As with Social Security number, dummy values might be entered in the phone field. Specifying such values prevents them from being used in comparisons. Values are stored in mpi_stranon.

PXNM-DGR

This string enables you to define additional standardization for values that might appear in a member name field; for example CPA, DDS, or ESQ. Values are stored in mpi_strword.

PXNM-FNJ

This string enables you to define additional standardization for values that might appear in a member's first name; for example “Lo” or “La.” Values are stored in mpi_strword.

PXNM-LNJ

This string enables you to define additional standardization for values that might appear in a member's last name; for example “Ben” or “Von.” Values are stored in mpi_strword.

PXNM-MNJ

This string enables you to define additional standardization for values that might appear in a member's middle name; for example “Jo” or “La.” Values are stored in mpi_strword.

PXNM-PFX

This string enables you to define additional standardization for values that might appear as a prefix in a member name; for example “Dr” or “Mrs.” Values are stored in mpi_strword.

PXNM-SFX

This string enables you to define additional standardization for values that might appear as a suffix in a member name; for example “Jr” or “II.” Values are stored in mpi_strword.

QXNM-NAME

You have the option to specify RealNames in the mpi_strword table using a strcode of QXNM-NAME. The words specified in this table are not compared for phonetic or edit-distance matches.
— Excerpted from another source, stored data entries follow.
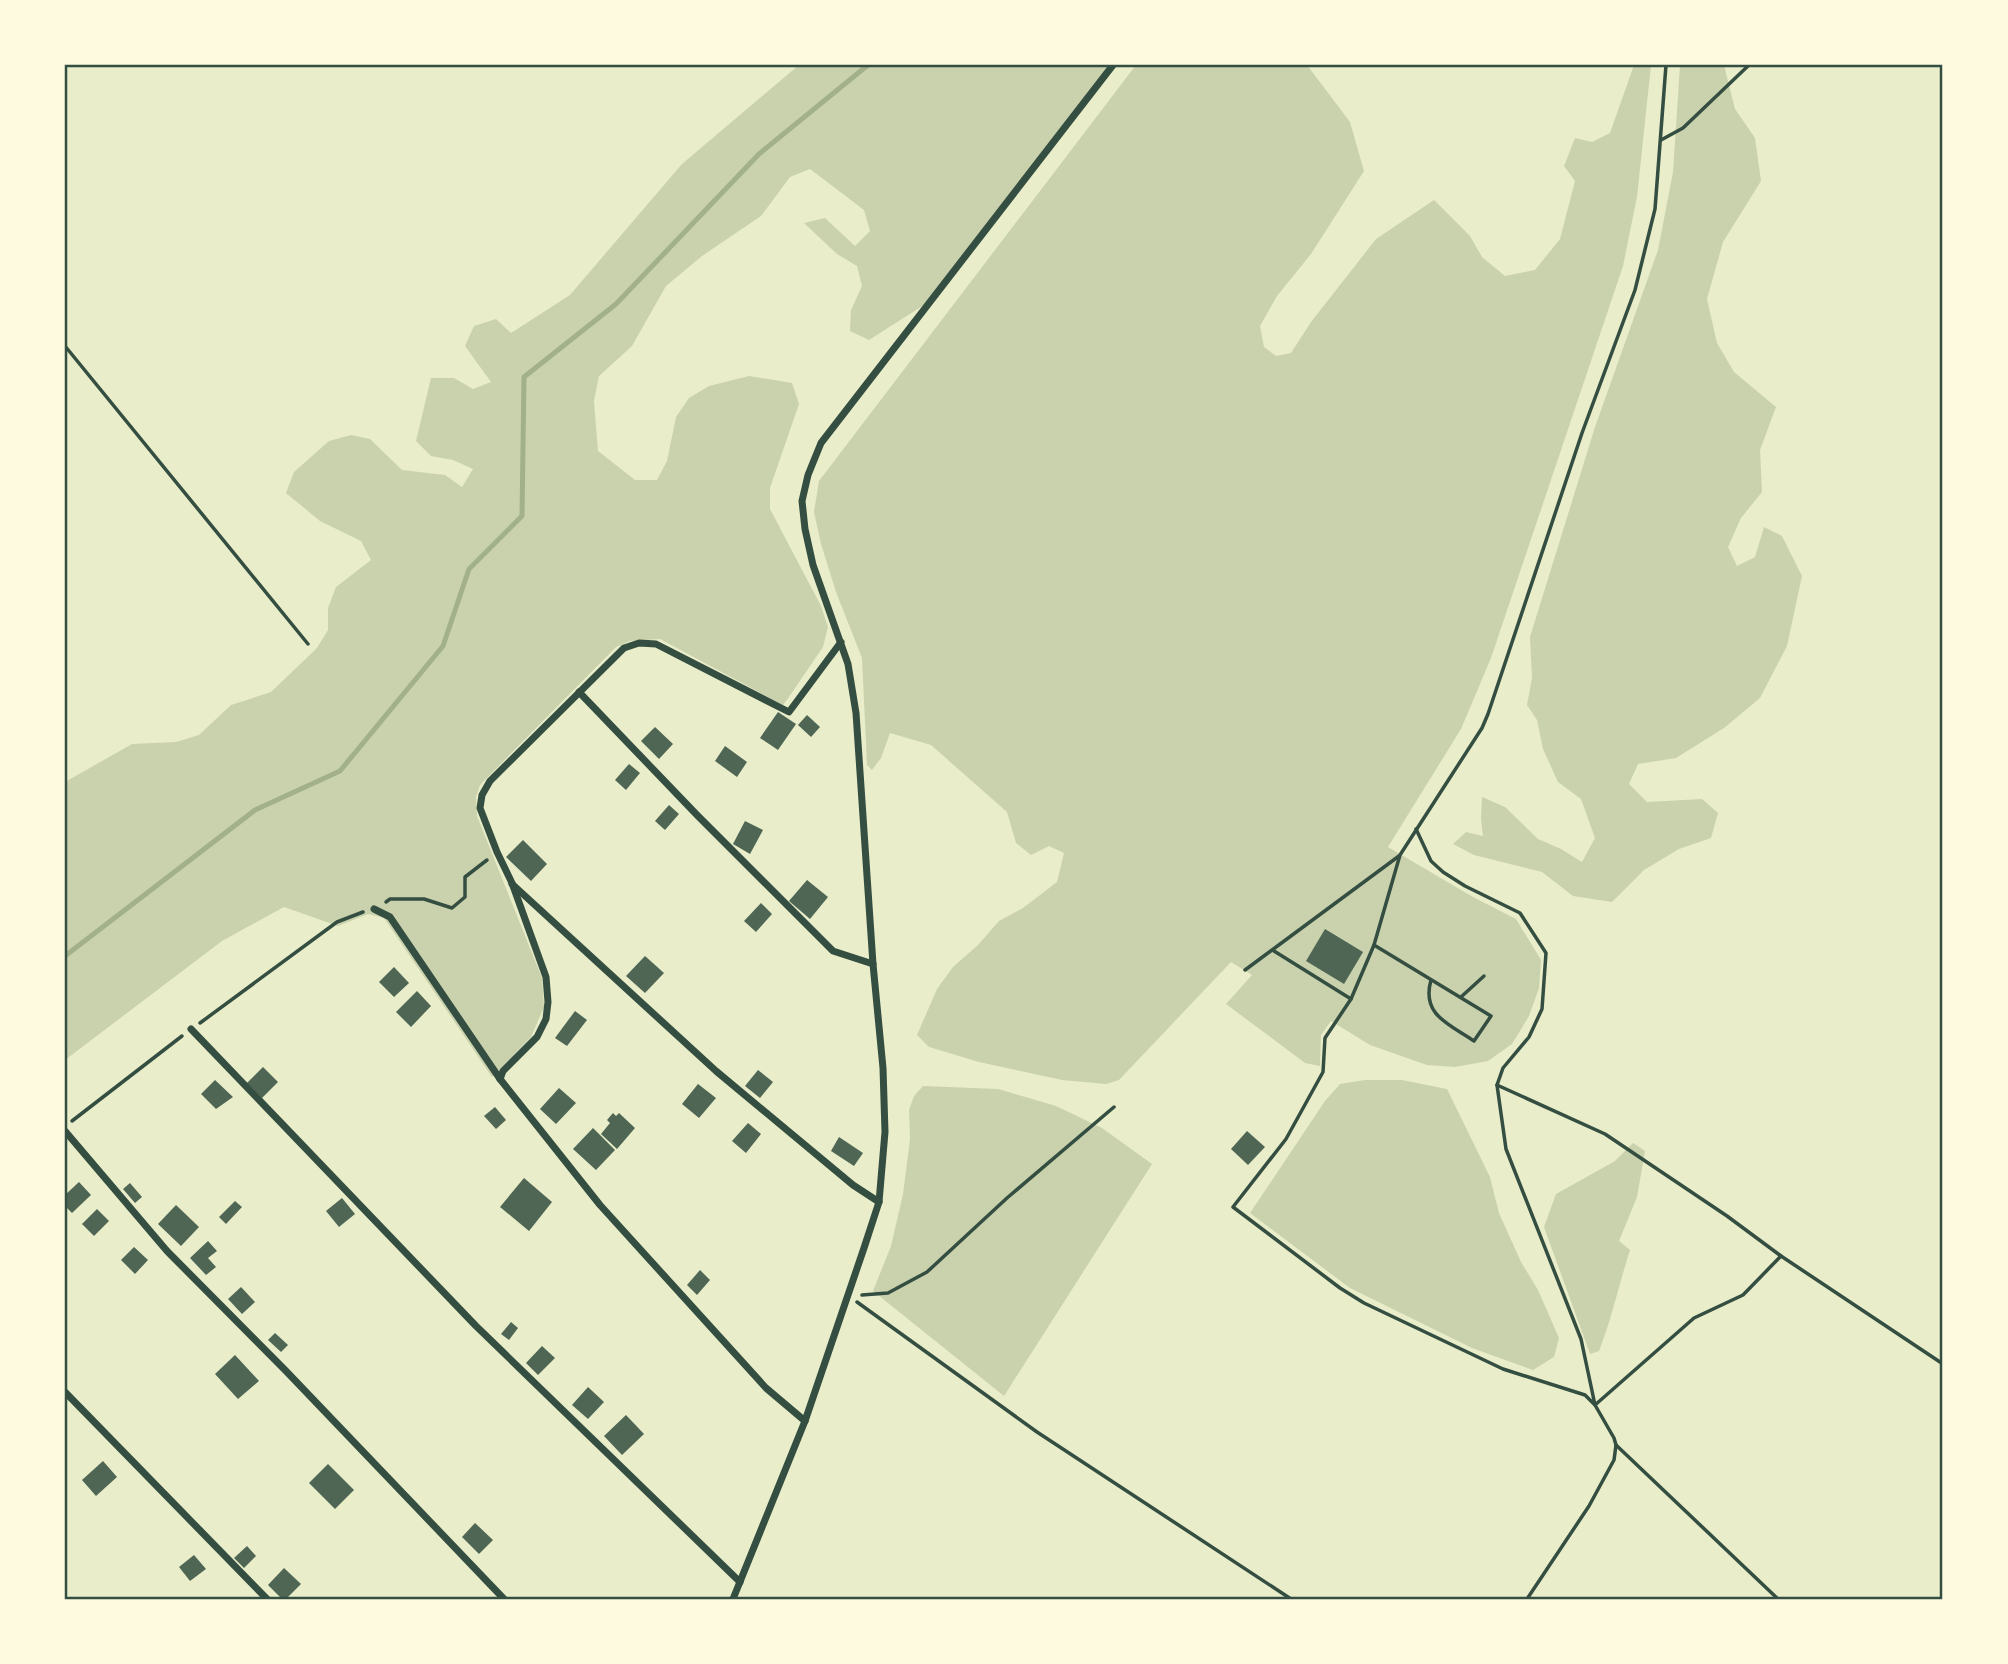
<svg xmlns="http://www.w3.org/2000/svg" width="2008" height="1664" font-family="'Fira Sans',sans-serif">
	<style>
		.green { fill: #cad2ad }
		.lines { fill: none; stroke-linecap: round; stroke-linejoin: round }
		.stream { stroke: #a3b18a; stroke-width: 5 }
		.building { fill: #4f6655 }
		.path { stroke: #344e41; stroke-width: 3.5 }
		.minor { stroke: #344e41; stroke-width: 7 }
		.neatline { fill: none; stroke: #344e41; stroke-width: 2.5 }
	</style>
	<rect width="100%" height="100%" fill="#e9edc9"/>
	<g class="green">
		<path d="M799 65H1108L927 303 869 340 850 331 851 310 862 286 857 266 837 254 804 223 825 218 855 246 870 231 864 210 810 169 790 177 761 216 702 256 666 286 632 346 599 376 594 401 598 451 635 480H657L667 461 676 417 689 398 709 386 749 376 792 383 799 404 770 488V509L821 606 828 627 823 647 789 697 783 705 660 639 630 641 616 647 480 785 476 797 477 816 542 978 544 1007 531 1037 492 1077 384 918 368 914 338 926 284 907 222 941 65 1060V782L132 744 176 742 199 735 231 705 271 692 317 648 328 630V608L336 587 371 560 361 541 320 521 286 493 294 472 329 441 351 435 370 439 402 470 445 475 462 487 473 469 453 460 431 456 416 441 431 378H454L473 389 491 382 465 346 474 326 496 319 511 333 570 295 682 164Z"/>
		<path d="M1136 65H1307L1350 122 1364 171 1311 254 1277 296 1260 326 1264 347 1276 356 1291 353 1311 322 1376 239 1434 200 1470 236 1482 257 1505 276 1535 270 1560 239 1575 181 1564 166 1575 138 1592 142 1610 133 1634 65H1651L1637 197 1623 266 1491 658 1461 729 1388 847 1473 897 1516 919 1541 960 1539 988 1529 1016 1512 1044 1488 1061 1455 1067 1427 1065 1370 1045 1331 1021 1321 1035 1320 1066 1305 1063 1226 1004 1252 975 1231 962 1119 1080 1106 1084 1062 1080 979 1062 929 1047 917 1035 937 989 953 967 978 945 999 921 1023 908 1057 882 1064 853 1049 846 1031 855 1016 843 1007 812 931 745 890 733 881 758 872 770 867 765 862 658 836 592 821 544 814 512 819 481Z"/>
		<path d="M1680 65H1724L1735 109 1755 138 1761 181 1723 242 1707 299 1717 343 1734 372 1776 407 1760 450 1762 492 1741 518 1728 547 1737 566 1755 557 1764 527 1782 536 1802 576 1787 646 1760 698 1724 728 1676 758 1638 764 1629 784 1647 802 1702 799 1718 813 1711 838 1679 849 1644 870 1612 902 1573 896 1542 872 1474 855 1453 844 1466 832 1483 836 1481 819 1482 797 1505 807 1538 839 1561 849 1582 862 1595 838 1581 799 1558 782 1543 749 1537 720 1527 705 1532 678 1530 637 1595 427 1658 250 1673 172Z"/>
		<path d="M1365 1080H1402L1447 1089 1490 1177 1499 1213 1521 1262 1538 1290 1559 1338 1554 1357 1533 1370 1472 1348 1350 1288 1250 1213 1325 1101 1340 1084Z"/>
		<path d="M923 1086 998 1089 1056 1106 1102 1128 1152 1164 1004 1396 873 1291 891 1246 903 1194 910 1139 909 1110 914 1096Z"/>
		<path d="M1633 1143 1645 1151 1637 1197 1619 1241 1630 1250C1619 1284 1612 1318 1599 1351L1590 1354 1544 1227 1556 1194 1615 1161Z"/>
	</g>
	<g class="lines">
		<path class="stream" d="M65 956 255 810 340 771 443 646 469 569 522 516 524 377 616 304 759 154 868 65"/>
	</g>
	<g class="building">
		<path d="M778 712 796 724 778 750 760 738Z"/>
		<path d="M807 715 820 727 811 737 798 725Z"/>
		<path d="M655 727 673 744 659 759 641 741Z"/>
		<path d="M725 746 747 762 737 777 715 761Z"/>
		<path d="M629 764 640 773 626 790 615 780Z"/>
		<path d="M669 805 679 814 665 830 655 821Z"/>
		<path d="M745 821 763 830 750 854 733 844Z"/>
		<path d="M523 840 547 864 531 881 506 857Z"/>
		<path d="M807 880 828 897 810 919 789 901Z"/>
		<path d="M761 903 772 914 756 932 744 921Z"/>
		<path d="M1325 929 1363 952 1344 984 1306 961Z"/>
		<path d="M645 956 664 973 645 993 626 976Z"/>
		<path d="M394 967 409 983 394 997 379 982Z"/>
		<path d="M417 991 431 1006 411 1027 396 1012Z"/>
		<path d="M575 1011 587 1020 567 1046 555 1038Z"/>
		<path d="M263 1067 278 1082 262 1098 247 1083Z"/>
		<path d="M758 1070 773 1082 760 1098 745 1086Z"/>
		<path d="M215 1080 233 1097 216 1109 201 1094Z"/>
		<path d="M698 1084 716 1098 699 1118 682 1104Z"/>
		<path d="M559 1088 576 1103 556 1124 540 1109Z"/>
		<path d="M495 1107 506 1120 496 1129 484 1116Z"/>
		<path d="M613 1113 616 1116 619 1113 635 1128 617 1149 601 1134 610 1123 607 1120Z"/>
		<path d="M748 1123 761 1134 746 1153 732 1141Z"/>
		<path d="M593 1128 615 1150 596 1170 573 1149Z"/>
		<path d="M1247 1131 1265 1147 1248 1165 1231 1149Z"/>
		<path d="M839 1137 863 1153 854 1166 831 1151Z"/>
		<path d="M524 1178 552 1202 529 1231 500 1207Z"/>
		<path d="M79 1182 91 1195 72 1213 65 1206V1195Z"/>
		<path d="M130 1183 142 1197 135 1203 123 1189Z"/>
		<path d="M342 1198 355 1214 339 1227 326 1211Z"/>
		<path d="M235 1201 242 1207 226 1224 219 1217Z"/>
		<path d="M176 1205 199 1227 181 1246 158 1224Z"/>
		<path d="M97 1209 109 1221 94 1236 82 1224Z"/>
		<path d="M208 1241 217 1251 208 1258 216 1267 206 1275 190 1258Z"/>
		<path d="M134 1247 148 1260 135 1274 121 1260Z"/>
		<path d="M700 1270 710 1280 697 1295 687 1285Z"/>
		<path d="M241 1287 255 1302 242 1314 228 1299Z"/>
		<path d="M511 1322 518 1328 509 1340 501 1334Z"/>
		<path d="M275 1333 288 1345 281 1352 268 1340Z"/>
		<path d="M542 1346 555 1358 538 1375 526 1363Z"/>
		<path d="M235 1355 259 1381 238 1399 215 1374Z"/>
		<path d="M588 1387 604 1402 588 1419 572 1405Z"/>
		<path d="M626 1415 644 1434 622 1455 604 1436Z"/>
		<path d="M103 1461 117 1477 96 1496 82 1480Z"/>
		<path d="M328 1464 354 1490 335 1509 309 1483Z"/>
		<path d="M475 1523 493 1540 479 1554 462 1537Z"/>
		<path d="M247 1546 256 1556 244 1568 234 1558Z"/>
		<path d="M194 1555 206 1569 190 1581 179 1567Z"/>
		<path d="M284 1568 301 1584 286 1599H282L268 1585Z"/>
	</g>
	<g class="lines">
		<g class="path">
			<path d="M1661 140 1683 128 1749 65"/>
			<path d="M65 346 308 644"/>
			<path d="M1416 829 1431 861 1443 872 1465 886 1520 913 1546 953 1542 1009 1529 1037 1503 1068 1497 1085 1506 1149 1581 1339 1595 1405 1694 1318 1743 1295 1781 1256 1943 1364"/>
			<path d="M386 902 390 899H424L452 908 465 897V877L487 860"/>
			<path d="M1374 945 1491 1016 1474 1041C1449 1024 1421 1015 1431 980"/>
			<path d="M1274 951 1351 999"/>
			<path d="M1245 970 1399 856"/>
			<path d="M1461 997 1484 976"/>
			<path d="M200 1023 337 922 363 912"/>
			<path d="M1497 1085 1605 1134 1727 1216 1781 1256"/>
			<path d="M72 1121 182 1036"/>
			<path d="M862 1295 888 1293 927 1272 1007 1198 1114 1107"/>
			<path d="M857 1302 1037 1432 1291 1599"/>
			<path d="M1616 1445 1778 1599"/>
			<path d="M1527 1599 1589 1506 1614 1460 1616 1445 1614 1438 1595 1405 1585 1395 1503 1369 1364 1303 1340 1288 1233 1207 1286 1139 1323 1072 1325 1038 1351 999 1374 945 1400 855 1482 728 1488 714 1582 433 1635 290 1655 209 1666 65"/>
		</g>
		<g class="minor">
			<path d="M579 692 697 815 833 951 873 964"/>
			<path d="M512 884 716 1071 853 1185 879 1202"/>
			<path d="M374 909 390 917 500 1079 600 1205 766 1388 805 1421"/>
			<path d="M191 1029 476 1326 740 1582"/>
			<path d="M500 1079 503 1071 537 1037 546 1019 548 1002 546 977 512 883 497 852 480 808 482 795 490 781 624 648 639 643 656 644 789 712 841 642"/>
			<path d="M65 1131 167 1251 286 1371 504 1599"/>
			<path d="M65 1392 267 1599"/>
			<path d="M733 1599 805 1421 864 1248 879 1202 885 1132 883 1068 873 964 856 713 848 664 813 565 805 529 802 501 808 475 821 443 1113 65"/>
		</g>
	</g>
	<rect width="2008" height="1664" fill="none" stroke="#fefae0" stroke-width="133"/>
	<rect x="66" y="66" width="1875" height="1532" class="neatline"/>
</svg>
All real names need to exist in mpi_strword with a strcode of QXNM-NAME. See Enabling RealNames with QXNM.

RXNMARABICRULES

This string provides an example set of ENCODER rules for processing Arabic names with RXNM. See Custom Phonetics and Rule Sets for more information.

SSA

Often when entering a member record, the Social Security number might not be available and dummy values are entered (for example, 999999999). By specifying such values in this string, the algorithm can identify which values to ignore during comparison. Values are stored in mpi_stranon.

WGT

For implementations using member weight comparisons, this string is used to generate a standardized member weight value (range of weights) for bucketing and comparison. Bucketing and comparing on exact weight values can be difficult as the weight entered for a person might be just an approximation. Using the WGT string, you can define weight ranges. For example, you might specify that all weight values of 100 pounds to 109 pounds should have a bucket value of 100 pounds, and 110 to 119 should have a bucket value of 110. Values are stored in mpi_strnbkt.

ZIPCODE

Dummy values might be entered when this information is not available during member record creation. Specifying dummy Zip Code values prevents them from being used in comparisons. Values are stored in mpi_stranon.